The digital migration plan was set out in 2006 and broadcasters then (especially independents with little bargaining power) began to think about their carriage and business plans beyond August 31, 2011. They began to think 9(1)(h).

ZoomerMedia TV division (Vision TV’s owner) president and CEO Bill Roberts said his company began to work with the Commission in 2007 and filed its 9(1)(h) application in January of 2008, then watched over the past two and a half years how other issues were given priority over his and eight other independent 9(1)(h) applications (from the likes of Stornoway, TV5 and others).

When the new criteria were finally set out on Friday Roberts said he and his fellow 9(1)(h) applicants were stunned that the Commission said it will not even begin to consider them until June 2012. “This decision to delay due process… is outrageous,” he told Cartt.ca in an interview.

“We played by all the rules… this decision is horrific.

“It verges on abuse of regulatory process and in many ways, the future for independent broadcasters, who are a foundation of diversity of voices and ownership, which the Commission proclaims to be highly supportive of – is even murkier,” Roberts added.

The policy release says “The Commission is of the view that the industry will need time to adapt to this new environment and that the introduction of further changes through the issuance of new mandatory distribution orders would not be prudent at this time. Accordingly, the Commission has determined that it will not consider applications for mandatory carriage on the basic service until soon after 1 June 2012. Parties who wish to be considered for such carriage should file applications by that date. The Commission intends to return any applications currently before it so that interested parties may determine whether they wish to resubmit applications that address the criteria set out above.”

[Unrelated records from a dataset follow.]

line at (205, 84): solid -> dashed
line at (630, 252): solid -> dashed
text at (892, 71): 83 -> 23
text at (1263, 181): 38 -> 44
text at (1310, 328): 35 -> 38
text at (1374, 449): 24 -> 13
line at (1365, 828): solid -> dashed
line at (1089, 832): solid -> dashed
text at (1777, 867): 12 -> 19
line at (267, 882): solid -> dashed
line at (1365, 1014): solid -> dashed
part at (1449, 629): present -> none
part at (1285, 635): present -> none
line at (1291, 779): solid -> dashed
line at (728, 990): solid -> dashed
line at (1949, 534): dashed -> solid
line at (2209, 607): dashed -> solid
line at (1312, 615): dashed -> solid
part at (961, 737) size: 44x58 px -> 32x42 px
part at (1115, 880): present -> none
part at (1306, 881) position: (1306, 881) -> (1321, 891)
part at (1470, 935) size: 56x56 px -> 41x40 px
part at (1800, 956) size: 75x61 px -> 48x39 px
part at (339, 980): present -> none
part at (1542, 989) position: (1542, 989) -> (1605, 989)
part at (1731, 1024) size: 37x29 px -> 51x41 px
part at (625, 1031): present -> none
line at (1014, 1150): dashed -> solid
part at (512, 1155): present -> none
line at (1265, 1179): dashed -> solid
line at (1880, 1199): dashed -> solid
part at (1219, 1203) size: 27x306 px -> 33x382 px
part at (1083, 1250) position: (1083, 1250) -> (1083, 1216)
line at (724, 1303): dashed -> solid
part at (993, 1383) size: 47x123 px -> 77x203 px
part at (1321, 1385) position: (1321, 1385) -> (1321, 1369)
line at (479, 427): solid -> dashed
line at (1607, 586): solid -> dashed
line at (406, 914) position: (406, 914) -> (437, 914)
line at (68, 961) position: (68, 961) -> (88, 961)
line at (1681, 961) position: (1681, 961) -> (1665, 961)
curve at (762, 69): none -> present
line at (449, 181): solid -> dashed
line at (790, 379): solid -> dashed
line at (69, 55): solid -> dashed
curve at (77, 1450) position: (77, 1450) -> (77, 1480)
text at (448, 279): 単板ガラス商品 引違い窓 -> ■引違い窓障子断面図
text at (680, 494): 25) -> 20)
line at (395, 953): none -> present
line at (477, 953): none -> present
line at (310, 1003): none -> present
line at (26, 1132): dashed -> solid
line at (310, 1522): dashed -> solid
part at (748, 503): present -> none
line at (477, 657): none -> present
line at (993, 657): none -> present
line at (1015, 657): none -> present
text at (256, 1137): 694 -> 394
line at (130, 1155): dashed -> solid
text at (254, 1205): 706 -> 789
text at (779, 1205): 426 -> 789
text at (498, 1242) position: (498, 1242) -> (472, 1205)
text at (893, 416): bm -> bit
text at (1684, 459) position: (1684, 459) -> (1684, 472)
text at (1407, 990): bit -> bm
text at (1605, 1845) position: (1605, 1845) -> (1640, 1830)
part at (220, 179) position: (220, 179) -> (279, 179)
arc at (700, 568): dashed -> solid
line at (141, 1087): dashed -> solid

(Ed note: One wonders that since the two satellite BDUs are all-digital, as are the telco TV distributors – and the biggest cable carriers are well over 70% digitally penetrated, just what it is the industry needs time to adapt to.)

Commissioner Suzanne Lamarre sided with the broadcasters in a written dissent, saying: “This delay is absolutely unfair and unacceptable.

“Now that the criteria have been defined, applicants with outstanding applications should be allowed to revise their applications as necessary; a call should be issued for new applications based on the new criteria; and all the applications should be processed promptly. I recognize that the Commission has a busy schedule, given the rapid changes in the broadcasting industry, but one category of applicants should not be placed at a disadvantage to the benefit of others,” she writes.

“The delay imposed for pending applications and potential applications is clearly unreasonable. For those who have already filed an application, the situation is clear: some have been waiting nearly three years for their application to be examined, and they are now being told that they will have to wait another two years. It is reasonable to assume that some potential applicants have been waiting for the now-completed revision of the criteria before acting. Today they are finding out that they will have to wait even longer just to file an application. The imposition of this June 2012 date means that several applicants will have waited very nearly five years before a decision is made. I can see no valid reason for such a long delay.”

(Commissioner Michel Morin also dissented, pushing for a more objective, numbers-based model to measure 9(1)(h) worthiness.)

Roberts added that he and the other broadcasters are now mulling their legal options to figure out if the policy can be appealed in the courts or to Federal Cabinet and how fast they can do it.

“We began to work on this in 2006 and to punt it to 2012 is unconscionable.”